▸ **Activity**: Go through the data and copy every line in which "South" appears.

** Opening Dataset entries block **

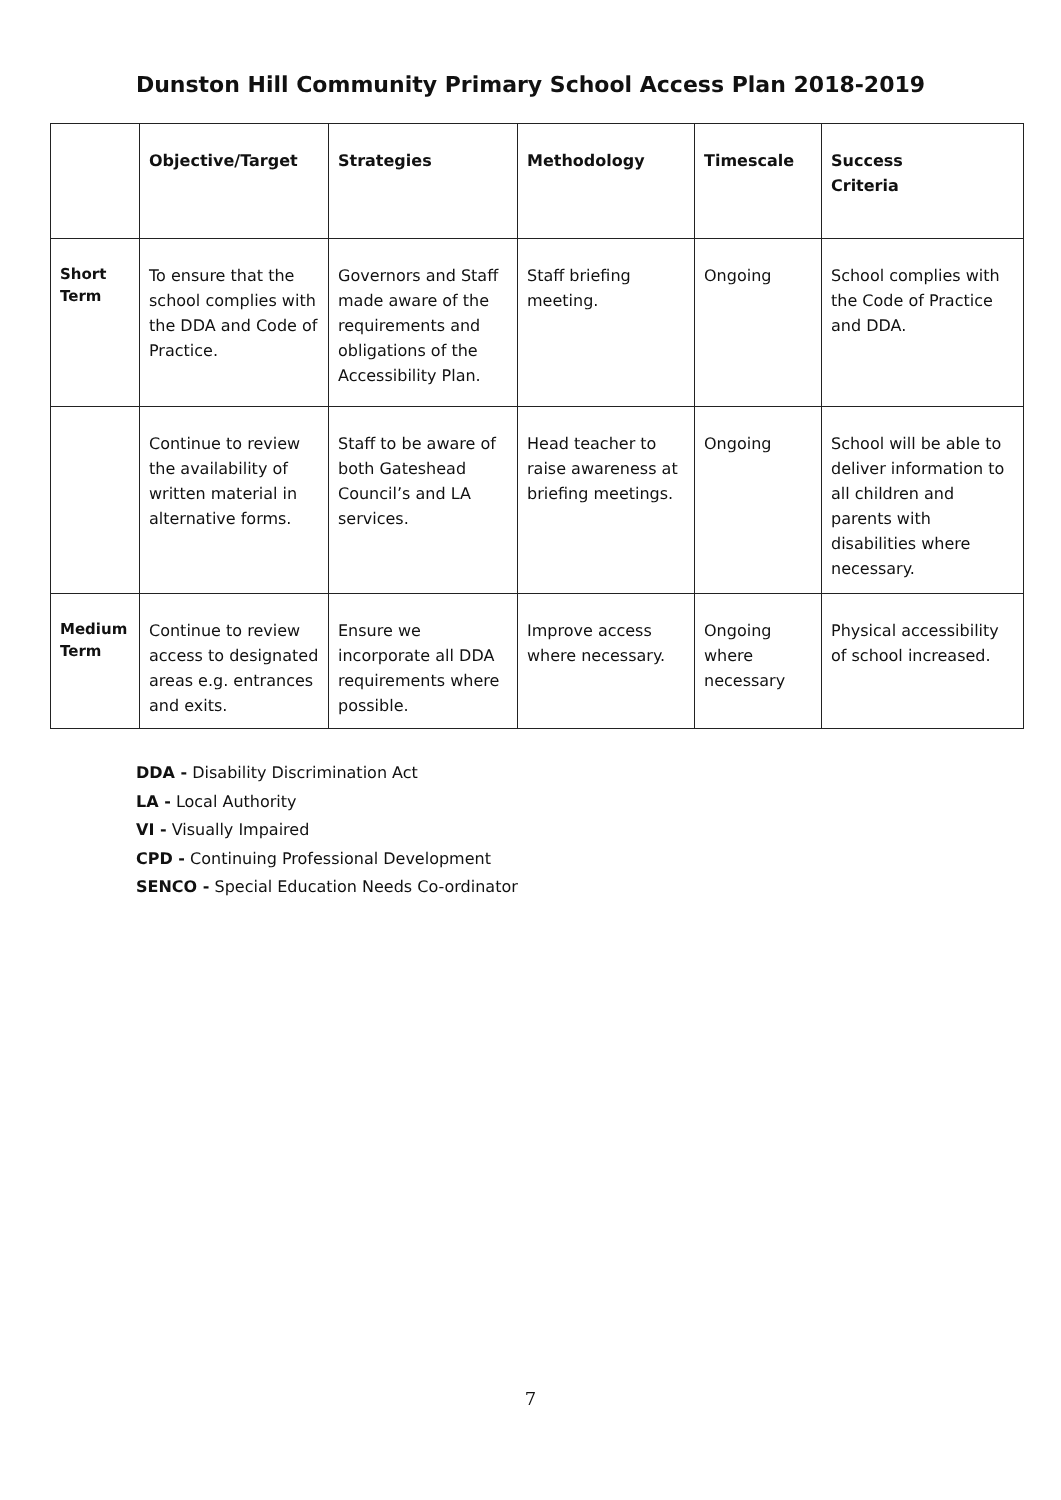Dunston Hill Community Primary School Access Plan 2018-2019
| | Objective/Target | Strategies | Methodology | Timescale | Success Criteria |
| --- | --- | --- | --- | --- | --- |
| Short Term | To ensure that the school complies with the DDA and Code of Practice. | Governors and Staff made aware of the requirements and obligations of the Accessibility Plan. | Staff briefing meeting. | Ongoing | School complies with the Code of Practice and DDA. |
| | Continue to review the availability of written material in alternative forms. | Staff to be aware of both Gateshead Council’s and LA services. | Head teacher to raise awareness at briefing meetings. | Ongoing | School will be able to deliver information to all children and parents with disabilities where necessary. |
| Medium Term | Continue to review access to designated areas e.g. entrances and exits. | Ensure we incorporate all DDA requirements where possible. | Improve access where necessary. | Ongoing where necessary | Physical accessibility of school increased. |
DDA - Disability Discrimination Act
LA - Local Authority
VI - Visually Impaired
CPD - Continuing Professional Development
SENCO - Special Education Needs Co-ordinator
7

** Closing Dataset entries block **
** Opening Dataset entries block **

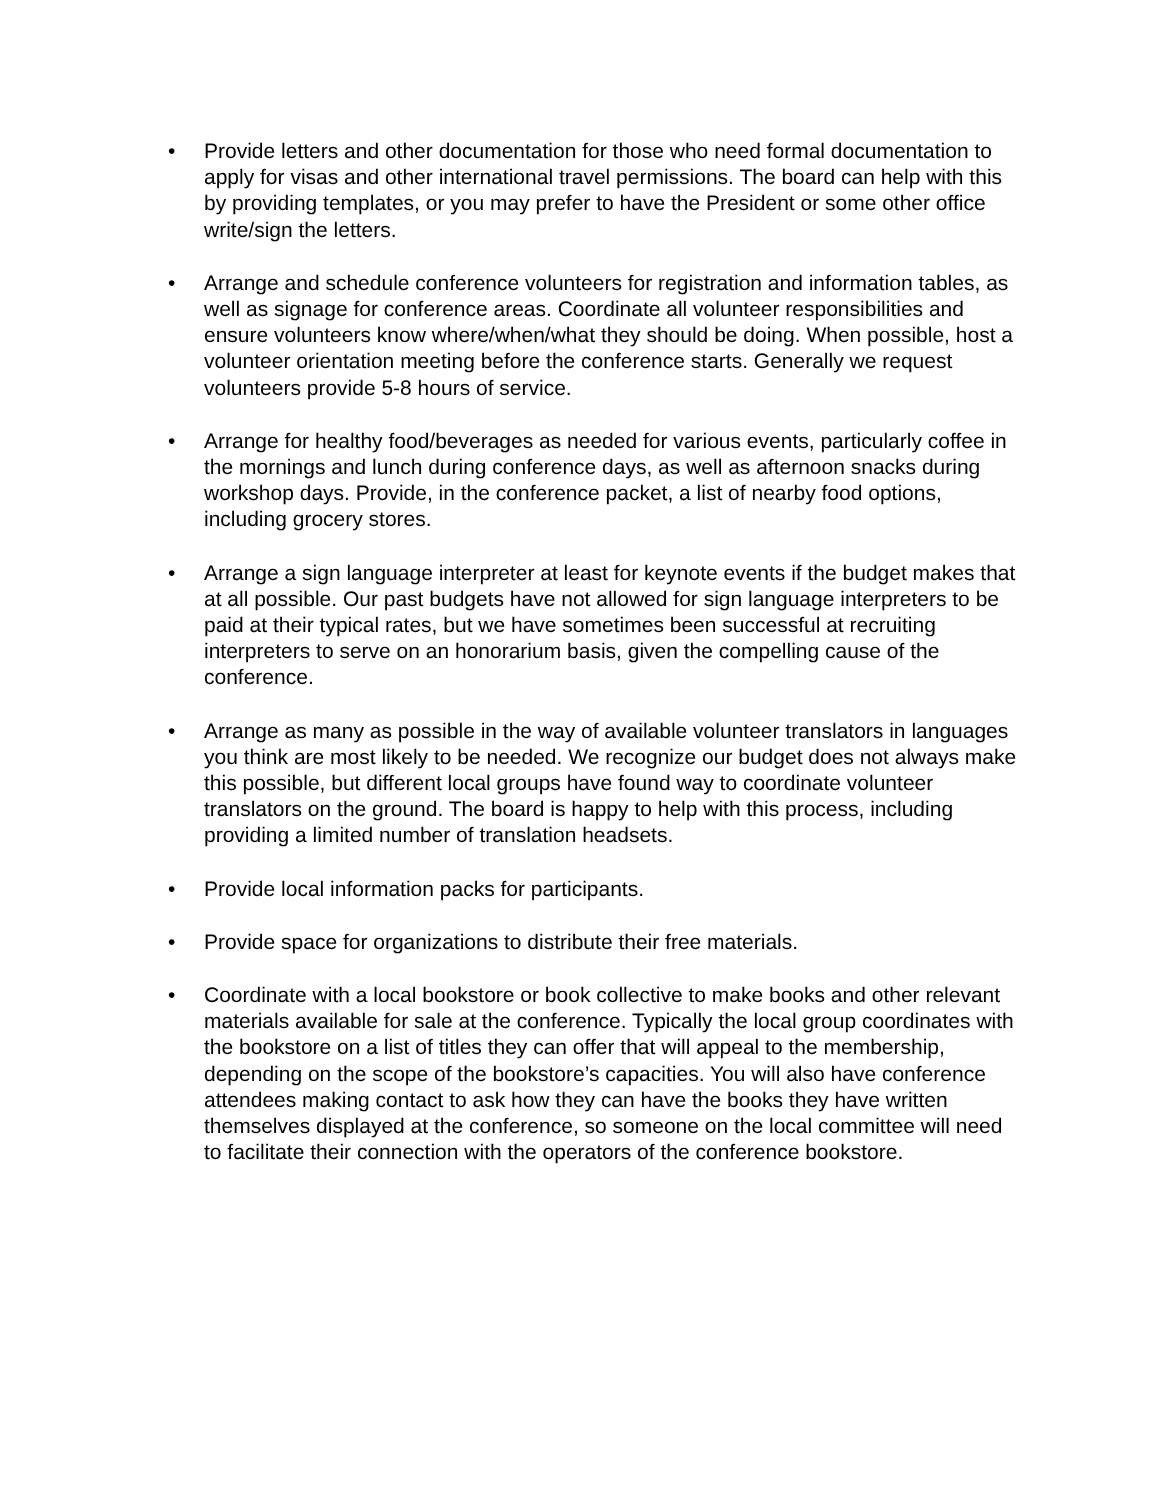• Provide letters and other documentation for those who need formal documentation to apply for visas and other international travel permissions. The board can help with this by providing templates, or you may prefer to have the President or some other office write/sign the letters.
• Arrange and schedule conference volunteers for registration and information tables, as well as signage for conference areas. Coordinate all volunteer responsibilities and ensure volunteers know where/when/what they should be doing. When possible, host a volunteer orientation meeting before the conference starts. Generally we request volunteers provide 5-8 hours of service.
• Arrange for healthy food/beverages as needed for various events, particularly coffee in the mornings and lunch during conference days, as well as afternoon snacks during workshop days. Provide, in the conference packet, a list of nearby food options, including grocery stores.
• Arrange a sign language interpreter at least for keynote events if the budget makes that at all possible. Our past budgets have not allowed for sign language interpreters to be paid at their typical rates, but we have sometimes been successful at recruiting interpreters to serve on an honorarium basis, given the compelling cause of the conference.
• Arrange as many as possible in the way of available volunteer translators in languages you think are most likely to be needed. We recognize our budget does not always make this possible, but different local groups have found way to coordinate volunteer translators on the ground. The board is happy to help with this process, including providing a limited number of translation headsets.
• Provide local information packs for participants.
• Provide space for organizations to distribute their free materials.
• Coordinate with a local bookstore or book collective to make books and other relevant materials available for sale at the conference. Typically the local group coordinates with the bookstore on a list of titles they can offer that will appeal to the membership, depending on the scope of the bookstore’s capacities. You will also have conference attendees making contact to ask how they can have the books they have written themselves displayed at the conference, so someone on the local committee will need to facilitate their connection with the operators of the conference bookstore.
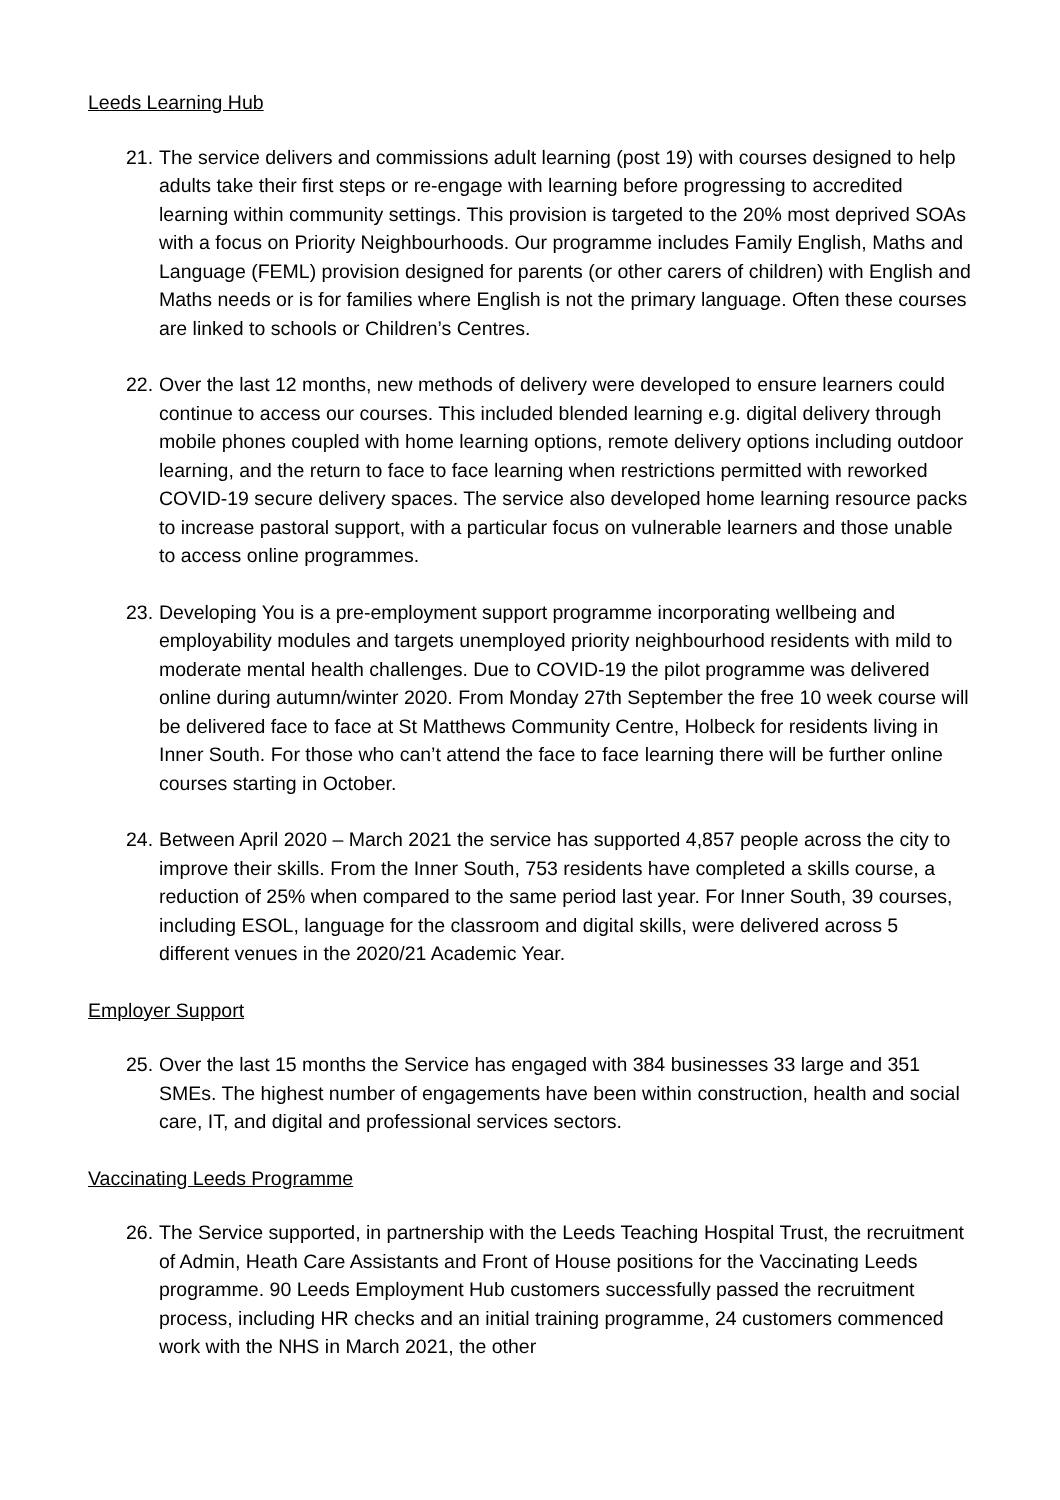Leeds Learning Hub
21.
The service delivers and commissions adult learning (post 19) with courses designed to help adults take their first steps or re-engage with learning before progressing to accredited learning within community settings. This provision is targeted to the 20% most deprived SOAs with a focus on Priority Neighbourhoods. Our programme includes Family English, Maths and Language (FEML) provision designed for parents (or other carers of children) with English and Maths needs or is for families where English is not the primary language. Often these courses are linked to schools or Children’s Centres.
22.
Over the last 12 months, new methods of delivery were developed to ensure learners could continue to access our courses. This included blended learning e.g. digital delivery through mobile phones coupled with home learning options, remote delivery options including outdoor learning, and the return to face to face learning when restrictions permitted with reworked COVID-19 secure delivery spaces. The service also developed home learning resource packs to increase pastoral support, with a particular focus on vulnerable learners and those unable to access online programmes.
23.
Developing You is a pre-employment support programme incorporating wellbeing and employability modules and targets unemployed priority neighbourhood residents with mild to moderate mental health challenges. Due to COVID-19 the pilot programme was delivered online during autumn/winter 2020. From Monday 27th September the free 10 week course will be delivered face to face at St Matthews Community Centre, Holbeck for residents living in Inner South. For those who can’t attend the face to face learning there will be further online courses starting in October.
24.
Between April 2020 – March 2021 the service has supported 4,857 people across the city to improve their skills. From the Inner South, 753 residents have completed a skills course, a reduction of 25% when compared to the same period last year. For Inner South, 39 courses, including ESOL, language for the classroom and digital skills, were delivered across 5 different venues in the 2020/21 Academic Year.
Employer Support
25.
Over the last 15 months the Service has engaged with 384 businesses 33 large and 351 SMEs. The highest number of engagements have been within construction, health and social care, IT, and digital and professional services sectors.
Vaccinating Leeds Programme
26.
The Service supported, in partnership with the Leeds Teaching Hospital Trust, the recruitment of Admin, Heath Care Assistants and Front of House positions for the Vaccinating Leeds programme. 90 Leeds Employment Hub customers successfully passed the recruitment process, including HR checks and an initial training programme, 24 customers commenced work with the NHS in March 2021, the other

** Closing Dataset entries block **
** Opening Dataset entries block **

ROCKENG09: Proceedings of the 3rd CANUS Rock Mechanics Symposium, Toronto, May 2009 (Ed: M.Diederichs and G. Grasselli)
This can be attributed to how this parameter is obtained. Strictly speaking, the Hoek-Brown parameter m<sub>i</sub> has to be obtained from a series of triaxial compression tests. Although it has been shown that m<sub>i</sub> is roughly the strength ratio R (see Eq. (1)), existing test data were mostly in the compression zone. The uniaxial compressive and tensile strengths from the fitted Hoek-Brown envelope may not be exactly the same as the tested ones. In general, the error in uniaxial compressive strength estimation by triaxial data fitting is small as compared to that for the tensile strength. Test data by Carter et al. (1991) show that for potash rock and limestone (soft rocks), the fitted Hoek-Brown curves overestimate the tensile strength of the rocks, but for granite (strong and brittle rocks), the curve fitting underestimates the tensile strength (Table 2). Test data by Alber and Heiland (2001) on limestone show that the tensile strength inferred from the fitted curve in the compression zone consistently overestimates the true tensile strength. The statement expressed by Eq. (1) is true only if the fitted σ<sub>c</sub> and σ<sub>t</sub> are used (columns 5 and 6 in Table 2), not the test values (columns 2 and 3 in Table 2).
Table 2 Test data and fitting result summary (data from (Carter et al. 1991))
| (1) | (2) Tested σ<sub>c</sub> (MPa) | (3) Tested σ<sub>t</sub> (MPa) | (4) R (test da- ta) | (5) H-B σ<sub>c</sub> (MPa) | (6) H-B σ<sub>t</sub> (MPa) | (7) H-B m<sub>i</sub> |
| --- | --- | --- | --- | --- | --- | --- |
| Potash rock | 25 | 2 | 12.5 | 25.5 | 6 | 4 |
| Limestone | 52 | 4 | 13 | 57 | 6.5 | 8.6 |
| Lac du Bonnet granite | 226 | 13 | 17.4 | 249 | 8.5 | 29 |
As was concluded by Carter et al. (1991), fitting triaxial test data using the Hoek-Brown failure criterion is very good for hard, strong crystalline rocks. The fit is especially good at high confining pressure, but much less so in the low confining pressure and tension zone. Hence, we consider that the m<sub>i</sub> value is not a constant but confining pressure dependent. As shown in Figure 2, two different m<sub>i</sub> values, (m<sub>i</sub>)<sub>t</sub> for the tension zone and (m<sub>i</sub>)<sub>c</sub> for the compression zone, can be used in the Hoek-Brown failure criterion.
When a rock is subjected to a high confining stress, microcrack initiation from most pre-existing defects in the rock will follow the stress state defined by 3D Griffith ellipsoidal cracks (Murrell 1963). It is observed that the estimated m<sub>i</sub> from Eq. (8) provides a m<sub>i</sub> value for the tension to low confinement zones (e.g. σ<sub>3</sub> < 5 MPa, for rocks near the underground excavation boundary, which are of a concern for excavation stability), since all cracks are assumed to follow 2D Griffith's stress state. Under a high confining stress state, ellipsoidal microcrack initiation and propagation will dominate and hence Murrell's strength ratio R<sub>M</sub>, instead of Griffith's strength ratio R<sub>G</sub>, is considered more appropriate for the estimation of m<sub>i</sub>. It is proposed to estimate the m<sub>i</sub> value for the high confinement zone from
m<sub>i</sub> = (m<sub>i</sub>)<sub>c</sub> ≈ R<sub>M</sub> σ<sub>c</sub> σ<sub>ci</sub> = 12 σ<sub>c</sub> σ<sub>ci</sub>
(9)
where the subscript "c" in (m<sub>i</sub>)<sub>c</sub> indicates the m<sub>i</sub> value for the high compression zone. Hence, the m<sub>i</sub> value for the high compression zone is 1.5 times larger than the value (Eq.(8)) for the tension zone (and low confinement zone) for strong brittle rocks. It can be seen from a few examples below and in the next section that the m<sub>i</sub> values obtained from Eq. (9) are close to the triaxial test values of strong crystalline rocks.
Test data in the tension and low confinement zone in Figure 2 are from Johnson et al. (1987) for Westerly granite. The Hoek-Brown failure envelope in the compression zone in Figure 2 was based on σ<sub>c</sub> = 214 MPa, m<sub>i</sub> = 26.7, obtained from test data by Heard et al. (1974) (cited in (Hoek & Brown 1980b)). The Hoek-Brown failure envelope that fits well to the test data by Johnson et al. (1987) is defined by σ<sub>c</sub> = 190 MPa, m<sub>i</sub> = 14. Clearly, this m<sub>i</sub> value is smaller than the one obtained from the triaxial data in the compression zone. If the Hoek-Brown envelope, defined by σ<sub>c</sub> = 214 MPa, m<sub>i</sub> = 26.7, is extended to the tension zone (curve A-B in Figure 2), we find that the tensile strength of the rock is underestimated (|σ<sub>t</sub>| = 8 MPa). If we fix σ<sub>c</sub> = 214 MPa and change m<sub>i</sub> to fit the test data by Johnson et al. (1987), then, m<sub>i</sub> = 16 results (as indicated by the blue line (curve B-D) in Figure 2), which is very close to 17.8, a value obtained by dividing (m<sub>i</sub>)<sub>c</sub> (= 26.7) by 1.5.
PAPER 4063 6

** Closing Dataset entries block **

▸ **Result below**:
Developing You is a pre-employment support programme incorporating wellbeing and employability modules and targets unemployed priority neighbourhood residents with mild to moderate mental health challenges. Due to COVID-19 the pilot programme was delivered online during autumn/winter 2020. From Monday 27th September the free 10 week course will be delivered face to face at St Matthews Community Centre, Holbeck for residents living in Inner South. For those who can’t attend the face to face learning there will be further online courses starting in October.
Between April 2020 – March 2021 the service has supported 4,857 people across the city to improve their skills. From the Inner South, 753 residents have completed a skills course, a reduction of 25% when compared to the same period last year. For Inner South, 39 courses, including ESOL, language for the classroom and digital skills, were delivered across 5 different venues in the 2020/21 Academic Year.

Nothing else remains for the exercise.